Le Sezioni Unite di questa Corte hanno, del resto, fortemente stigmatizzato le motivazioni delle sentenze caratterizzate da «elefantiasi» o «macroscopicamente sovrabbondanti», rilevando che «tale stile ostacola la comprensione del senso della decisione, tradisce la funzione euristica della motivazione, disattende precise indicazioni di plurime norme processuali» (Sez.

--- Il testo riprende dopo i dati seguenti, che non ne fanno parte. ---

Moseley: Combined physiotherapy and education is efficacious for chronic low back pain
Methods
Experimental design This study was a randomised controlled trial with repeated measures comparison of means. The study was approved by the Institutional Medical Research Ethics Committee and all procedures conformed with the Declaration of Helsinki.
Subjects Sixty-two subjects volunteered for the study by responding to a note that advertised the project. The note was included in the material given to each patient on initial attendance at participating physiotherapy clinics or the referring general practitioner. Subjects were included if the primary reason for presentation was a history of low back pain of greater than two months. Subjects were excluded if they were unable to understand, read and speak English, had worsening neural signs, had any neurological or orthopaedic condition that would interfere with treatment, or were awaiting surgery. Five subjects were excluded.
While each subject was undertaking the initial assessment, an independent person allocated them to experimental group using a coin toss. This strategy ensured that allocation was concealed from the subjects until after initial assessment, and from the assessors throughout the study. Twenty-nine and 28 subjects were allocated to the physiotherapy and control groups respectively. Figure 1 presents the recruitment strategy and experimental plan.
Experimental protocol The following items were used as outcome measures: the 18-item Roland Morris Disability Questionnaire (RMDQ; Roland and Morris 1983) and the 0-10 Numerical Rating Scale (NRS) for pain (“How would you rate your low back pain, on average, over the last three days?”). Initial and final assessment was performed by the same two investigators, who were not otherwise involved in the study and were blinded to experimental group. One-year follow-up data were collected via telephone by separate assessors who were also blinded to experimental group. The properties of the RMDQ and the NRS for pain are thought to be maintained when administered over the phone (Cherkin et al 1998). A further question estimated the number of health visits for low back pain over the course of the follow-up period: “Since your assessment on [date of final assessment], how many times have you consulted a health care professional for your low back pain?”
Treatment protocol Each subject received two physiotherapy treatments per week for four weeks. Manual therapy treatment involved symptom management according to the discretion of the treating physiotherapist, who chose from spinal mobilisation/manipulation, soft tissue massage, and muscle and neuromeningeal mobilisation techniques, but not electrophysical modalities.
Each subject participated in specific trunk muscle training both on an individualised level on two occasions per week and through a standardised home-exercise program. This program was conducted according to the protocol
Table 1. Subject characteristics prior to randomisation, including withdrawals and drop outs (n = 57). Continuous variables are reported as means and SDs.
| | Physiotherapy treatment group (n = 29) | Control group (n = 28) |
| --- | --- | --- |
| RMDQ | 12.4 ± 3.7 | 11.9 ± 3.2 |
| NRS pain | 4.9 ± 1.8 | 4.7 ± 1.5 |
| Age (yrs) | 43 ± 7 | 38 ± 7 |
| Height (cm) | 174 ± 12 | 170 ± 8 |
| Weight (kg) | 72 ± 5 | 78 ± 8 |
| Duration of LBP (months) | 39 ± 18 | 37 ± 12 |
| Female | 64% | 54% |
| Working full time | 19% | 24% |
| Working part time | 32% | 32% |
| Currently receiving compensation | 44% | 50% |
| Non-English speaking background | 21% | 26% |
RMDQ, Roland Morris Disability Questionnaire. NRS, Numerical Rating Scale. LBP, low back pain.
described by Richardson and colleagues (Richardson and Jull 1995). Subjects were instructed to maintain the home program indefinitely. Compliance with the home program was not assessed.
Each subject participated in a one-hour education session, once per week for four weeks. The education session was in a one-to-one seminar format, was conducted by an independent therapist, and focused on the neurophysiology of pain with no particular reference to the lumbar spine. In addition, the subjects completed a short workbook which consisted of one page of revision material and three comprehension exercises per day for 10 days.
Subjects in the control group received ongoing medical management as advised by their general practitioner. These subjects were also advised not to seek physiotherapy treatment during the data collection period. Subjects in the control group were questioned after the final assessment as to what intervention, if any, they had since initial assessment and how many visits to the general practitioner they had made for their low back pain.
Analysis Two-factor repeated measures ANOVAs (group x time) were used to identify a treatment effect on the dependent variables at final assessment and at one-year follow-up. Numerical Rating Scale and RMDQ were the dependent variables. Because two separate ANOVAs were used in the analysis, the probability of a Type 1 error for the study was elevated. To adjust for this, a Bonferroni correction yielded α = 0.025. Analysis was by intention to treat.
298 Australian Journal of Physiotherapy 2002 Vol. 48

U, n. 40516 del 23/6/2016, Del Vecchio, in motivazione).
Secondo le Sezioni Unite, il «virtuoso paradigma della chiarezza e concisione» impone, infatti, di discutere «ove occorra anche diffusamente, solo i fatti rilevanti e le questioni problematiche, liberando la motivazione dalla congerie di dettagli insignificanti che spesso vi compaiono senza alcuna necessità».
L’estensore descrive in tal modo una sequenza rovinosa di errori: l’accertamento processuale è stato indebitamente dilatato ben al di là dei limiti posti dal manifesto accusatorio; si è di conseguenza raccolta una mole esorbitante di dati per lo più irrilevanti rispetto alle contestazioni in campo; la motivazione di entrambe le sentenze di merito è stata inquinata dalla massa di “rumore” acquisita senza che ne fosse necessità; il risultato finale è un discorso giustificativo affetto da elefantiasi e quindi privo della chiarezza e della concisione in assenza delle quali la motivazione diventa inservibile al suo scopo.
L’estensore non ne ha fatto cenno, non avendone bisogno e non essendo suo compito, ma è comunque opportuno sottolineare un’ulteriore e altrettanto dannosa conseguenza di questi gravi scostamenti dalla fisiologia procedimentale: il decreto di rinvio a giudizio che ha dato il via al processo di cui si parla fu emesso il 7 marzo 2013; ci sono voluti dunque più di dieci anni per arrivare ad una sentenza definitiva e varie ipotesi di reato sono andate incontro alla prescrizione; la bulimia giudiziaria porta anche a questo.
Considerazioni finali
L’affaire “trattativa Stato-mafia” ha avuto finalmente il suo epilogo.
Quello giudiziario – si intende – poiché è facile prevedere che il dibattito continuerà negli ambiti sociali, accademici e storici.
La sentenza della Suprema Corte racconta la verità processuale ed è una verità che sconfessa nel profondo la tesi d’accusa e le decisioni interlocutorie che l’hanno provvisoriamente avallata.
Non solo quella tesi viene respinta ma anche il modo in cui i primi giudici e, in certa misura anche i loro colleghi d’appello, si sono accostati al processo, sia nella sua istruzione che nella fase valutativa.
Si crede di non sbagliare dunque se si afferma che la Cassazione ha rigettato non solo un risultato giudiziario ma la visione che lo ha propiziato, nei termini e per le ragioni prima precisati.
È una decisione pienamente condivisibile, lo sì è già detto, resta adesso da vedere in che misura riuscirà ad ispirare un nuovo clima in cui non ci sia più spazio per teoremi e accanimenti accusatori così confliggenti con il senso e le regole della giustizia penale.